(20.10.2014)
La rete
aumenta la democrazia? Una preoccupante analisi internazionale
una relazione di Amanda
Clarke con commento di Fabio Chiusi
a cura di Rodolfo Marchisio
World Forum for Democracy 2013
Il rapporto rete - democrazia è oggi
parte fondamentale della cittadinanza che si dovrebbe apprendere a scuola e
portare nella società.
In questi anni si è fatto un gran parlare di «democrazia digitale». C’entra la
proposta di Beppe Grillo di sostituire i partiti e la democrazia rappresentativa
con una «iperdemocrazia» fondata sull’intelligenza collettiva in rete, ma anche
il moltiplicarsi di piattaforme informatiche – in Italia e nel resto del mondo –
deputate a promuovere il dialogo tra cittadini e istituzioni in rete, dalle
consultazioni online fino alla proposta e la stesura collaborativa di leggi.
Di iperdemocrazia hanno parlato S.
Rodotà, per
Laterza e Grillo, ben analizzato da F. Chiusi sul
Nichilista La rete di Grillo non esiste.
Noi avevamo già trattato il tema su questa
rubrica.
Di democrazia digitale e del rapporto rete-democrazia, legato alla crisi di
rappresentatività, oltre che alle “nuove” proposte avanzate da alcuni movimenti
nel mondo, si è anche parlato al
World Forum for Democracy 2013 Strasburgo, mille esperti di ca 100 paesi.

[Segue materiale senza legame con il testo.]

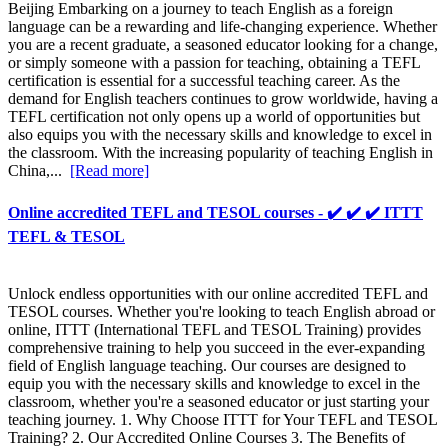
Beijing Embarking on a journey to teach English as a foreign
language can be a rewarding and life-changing experience. Whether
you are a recent graduate, a seasoned educator looking for a change,
or simply someone with a passion for teaching, obtaining a TEFL
certification is essential for a successful teaching career. As the
demand for English teachers continues to grow worldwide, having a
TEFL certification not only opens up a world of opportunities but
also equips you with the necessary skills and knowledge to excel in
the classroom. With the increasing popularity of teaching English in
China,...
[Read more]
Online accredited TEFL and TESOL courses - ✔️ ✔️ ✔️ ITTT
TEFL & TESOL
Unlock endless opportunities with our online accredited TEFL and
TESOL courses. Whether you're looking to teach English abroad or
online, ITTT (International TEFL and TESOL Training) provides
comprehensive training to help you succeed in the ever-expanding
field of English language teaching. Our courses are designed to
equip you with the necessary skills and knowledge to excel in the
classroom, whether you're a seasoned educator or just starting your
teaching journey. 1. Why Choose ITTT for Your TEFL and TESOL
Training? 2. Our Accredited Online Courses 3. The Benefits of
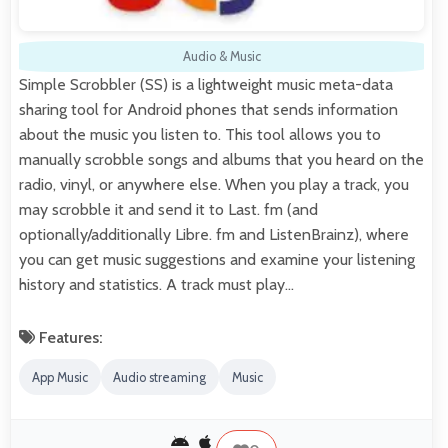
Audio & Music
Simple Scrobbler (SS) is a lightweight music meta-data
sharing tool for Android phones that sends information
about the music you listen to. This tool allows you to
manually scrobble songs and albums that you heard on the
radio, vinyl, or anywhere else. When you play a track, you
may scrobble it and send it to Last. fm (and
optionally/additionally Libre. fm and ListenBrainz), where
you can get music suggestions and examine your listening
history and statistics. A track must play…
Features:
App Music
Audio streaming
Music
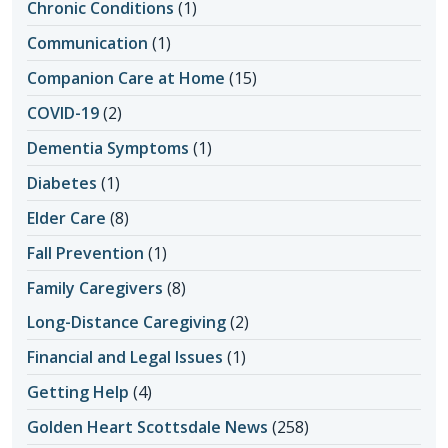
Chronic Conditions
(1)
Communication
(1)
Companion Care at Home
(15)
COVID-19
(2)
Dementia Symptoms
(1)
Diabetes
(1)
Elder Care
(8)
Fall Prevention
(1)
Family Caregivers
(8)
Long-Distance Caregiving
(2)
Financial and Legal Issues
(1)
Getting Help
(4)
Golden Heart Scottsdale News
(258)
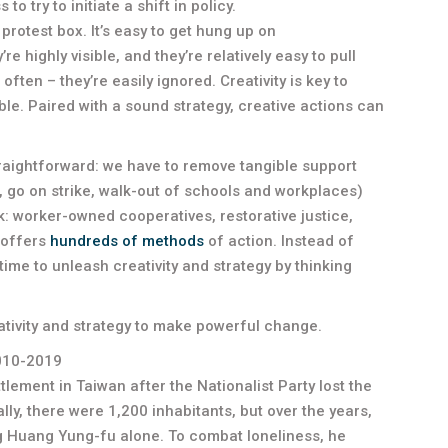
 try to initiate a shift in policy.
protest box. It’s easy to get hung up on
 highly visible, and they’re relatively easy to pull
 often – they’re easily ignored. Creativity is key to
. Paired with a sound strategy, creative actions can
straightforward: we have to remove tangible support
, go on strike, walk-out of schools and workplaces)
nk: worker-owned cooperatives, restorative justice,
e offers
hundreds of methods
of action. Instead of
time to unleash creativity and strategy by thinking
tivity and strategy to make powerful change.
2010-2019
lement in Taiwan after the Nationalist Party lost the
lly, there were 1,200 inhabitants, but over the years,
g Huang Yung-fu alone. To combat loneliness, he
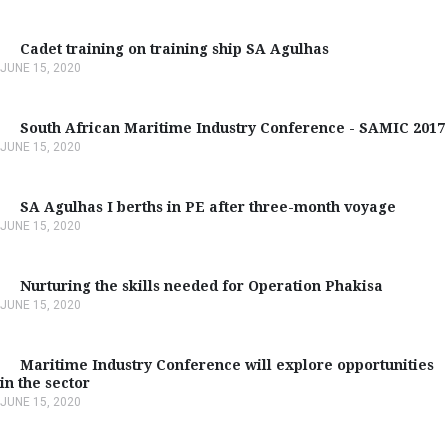
Cadet training on training ship SA Agulhas
JUNE 15, 2020
South African Maritime Industry Conference - SAMIC 2017
JUNE 15, 2020
SA Agulhas I berths in PE after three-month voyage
JUNE 15, 2020
Nurturing the skills needed for Operation Phakisa
JUNE 15, 2020
Maritime Industry Conference will explore opportunities
in the sector
JUNE 15, 2020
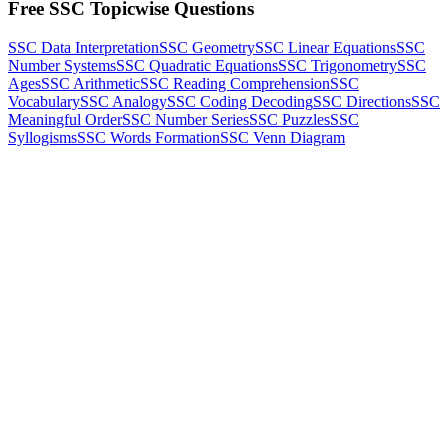
Free SSC Topicwise Questions
SSC Data Interpretation
SSC Geometry
SSC Linear Equations
SSC
Number Systems
SSC Quadratic Equations
SSC Trigonometry
SSC
Ages
SSC Arithmetic
SSC Reading Comprehension
SSC
Vocabulary
SSC Analogy
SSC Coding Decoding
SSC Directions
SSC
Meaningful Order
SSC Number Series
SSC Puzzles
SSC
Syllogisms
SSC Words Formation
SSC Venn Diagram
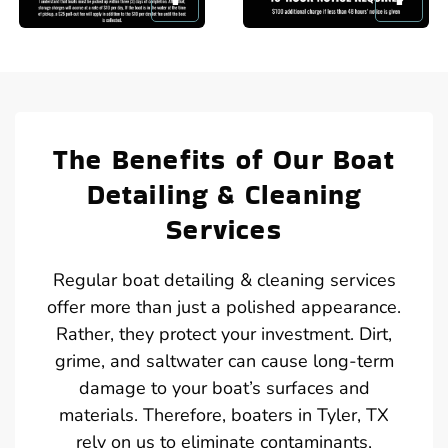
The Benefits of Our Boat
Detailing & Cleaning
Services
Regular boat detailing & cleaning services
offer more than just a polished appearance.
Rather, they protect your investment. Dirt,
grime, and saltwater can cause long-term
damage to your boat’s surfaces and
materials. Therefore, boaters in Tyler, TX
rely on us to eliminate contaminants,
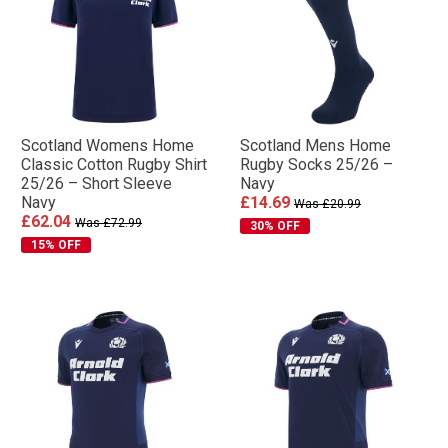
Scotland Womens Home
Scotland Mens Home
Classic Cotton Rugby Shirt
Rugby Socks 25/26 –
25/26 – Short Sleeve
Navy
Navy
£14.69
Was £20.99
£62.04
Was £72.99
30% OFF
15% OFF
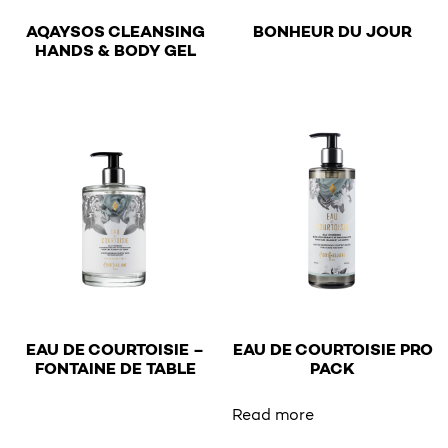
€
AQAYSOS CLEANSING
BONHEUR DU JOUR
€
HANDS & BODY GEL
This product has multiple v
This product has multiple variants. The options may be 
EAU DE COURTOISIE –
EAU DE COURTOISIE PRO
€
€
FONTAINE DE TABLE
PACK
This product has multiple variants. The options may be 
Read more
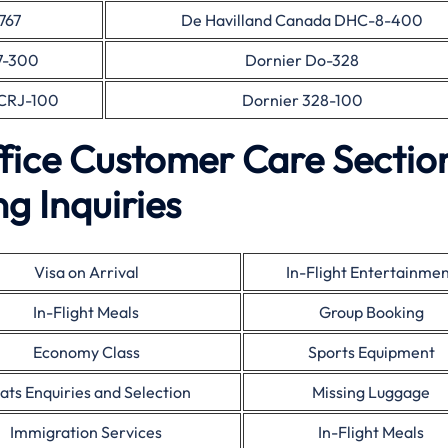
767
De Havilland Canada DHC-8-400
7-300
Dornier Do-328
CRJ-100
Dornier 328-100
fice Customer Care Sectio
g Inquiries
Visa on Arrival
In-Flight Entertainme
In-Flight Meals
Group Booking
Economy Class
Sports Equipment
ats Enquiries and Selection
Missing Luggage
Immigration Services
In-Flight Meals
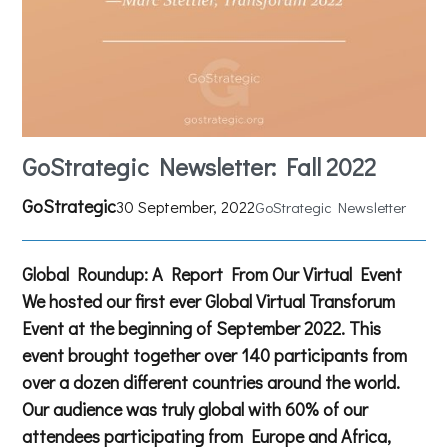
GoStrategic Newsletter: Fall 2022
GoStrategic
30 September, 2022
GoStrategic Newsletter
Global Roundup: A Report From Our Virtual Event
We hosted our first ever Global Virtual Transforum
Event at the beginning of September 2022. This
event brought together over 140 participants from
over a dozen different countries around the world.
Our audience was truly global with 60% of our
attendees participating from Europe and Africa,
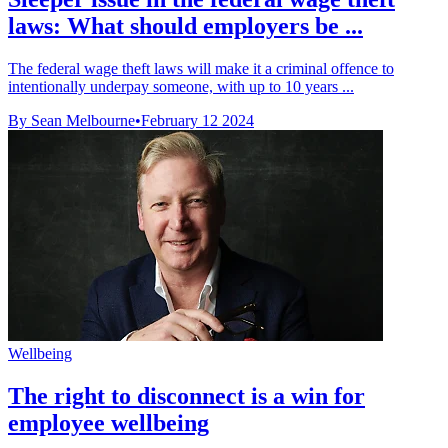
laws: What should employers be ...
The federal wage theft laws will make it a criminal offence to
intentionally underpay someone, with up to 10 years ...
By Sean Melbourne
•
February 12 2024
Wellbeing
The right to disconnect is a win for
employee wellbeing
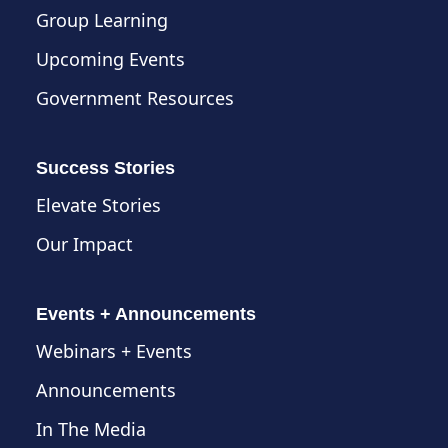
Group Learning
Upcoming Events
Government Resources
Success Stories
Elevate Stories
Our Impact
Events + Announcements
Webinars + Events
Announcements
In The Media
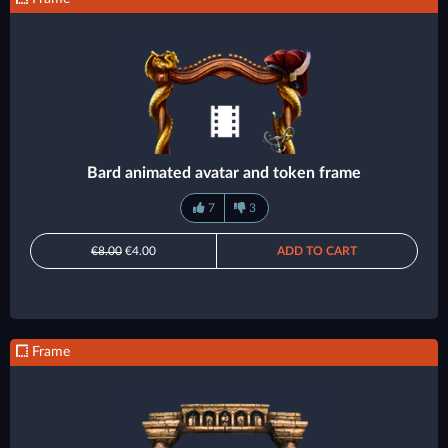
Bard animated avatar and token frame
7
3
€8.00
€4.00
ADD TO CART
Frame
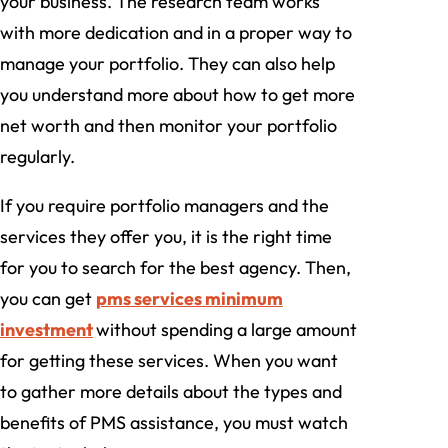
your business. The research team works
with more dedication and in a proper way to
manage your portfolio. They can also help
you understand more about how to get more
net worth and then monitor your portfolio
regularly.
If you require portfolio managers and the
services they offer you, it is the right time
for you to search for the best agency. Then,
you can get
pms services minimum
investment
without spending a large amount
for getting these services. When you want
to gather more details about the types and
benefits of PMS assistance, you must watch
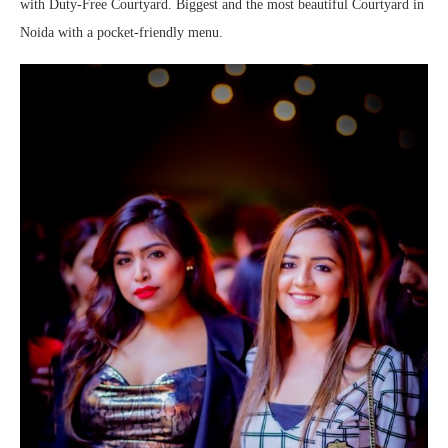
with Duty-Free Courtyard. Biggest and the most beautiful Courtyard in
Noida with a pocket-friendly menu.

Cominciamo di qui. F. Chiusi
commenta su Wired online la relazione centrale di A. Clarke, Univ. di
Oxford. I dati sono allarmanti.
Un’analisi finalmente basata su dati e non su contrapposizioni che hanno fatto il loro tempo. Proviamo a sintetizzare alcuni passaggi citati anche da F. Chiusi:
· Nell’era dello slacktivism e delle proteste alimentate dai social media, tra i tardi anni 80 e i tardi 2000 è diminuito del 20% il numero di persone che dice di avere firmato petizioni (dal 76 al 56%), e anche il numero di persone che dice di aver preso parte a una manifestazione di protesta di natura politica (dal 62 al 51%).
· In Italia a fronte di una partecipazione politica e sociale in lieve crescita dal 2007 al 2013, si registrano livelli di fiducia minimi (e in discesa) per Parlamento e partiti (rispettivamente, 7,1 e 5,1%) e una più generale fiducia nelle istituzioni politiche crollata dal 41 al 24% negli ultimi otto anni.
· Solo la scuola stranamente resiste al primo posto (oltre 52 %, più del Presidente della Repubblica).
Il web non aumenta automaticamente la democrazia o la partecipazione
· La conclusione è che non c’è alcun «determinismo tecnologico» che assicuri un rapporto di causa ed effetto tra maggiore utilizzo di piattaforme e risorse web e incremento nella qualità della vita democratica. «Pur se la rete si è dimostrata in certi casi un potente strumento di democrazia», si legge, «non dovremmo adottare una posizione tecnologicamente deterministica che assume che Internet favorisca necessariamente gli ideali democratici». Perché il web, prosegue l’autrice, «è ciò che ne facciamo». E se ciò che ne facciamo è uno strumento di sorveglianza globale (come si è visto per il Datagate) o di censura e repressione del dissenso, «è probabile che la fiducia dei cittadini si riduca ulteriormente».
· La politica deve rendersi conto che ai luoghi della partecipazione tradizionali se ne sono aggiunti degli altri, su cui «non ha più il monopolio», e deve cercare di sfruttarne al meglio le potenzialità per consentire un migliore controllo del suo operato da parte dei cittadini.
Due conclusioni
Se l’obiettivo è «sviluppare nuove modalità di votazione, affiliazione partitica e partecipazione diretta che siano più attraenti per i cittadini», e se «ciò può voler significare» addirittura «reinventare, o abbandonare, le prassi tradizionali della democrazia rappresentativa» - Demos dice che per il 48,5% degli italiani la democrazia può funzionare senza partiti - la sensazione è che molto resti da fare. Il segnale positivo è che, dopo decenni di battaglie ideologiche pro o contro «Internet», la presa di coscienza della necessità di approcciare il problema da un punto di vista più pragmatico comincia a emergere con forza tra gli addetti ai lavori, e nei luoghi che contano.
Ora sta a noi cittadini e utenti chiedere fatti, impegno, coerenza, attenzione al legislatore: le parole, lo abbiamo visto, sono rimaste parole, commenta Chiusi.
Approfondiremo il problema con l’aiuto di S. Rodotà che ci lavora da anni, su questa rubrica.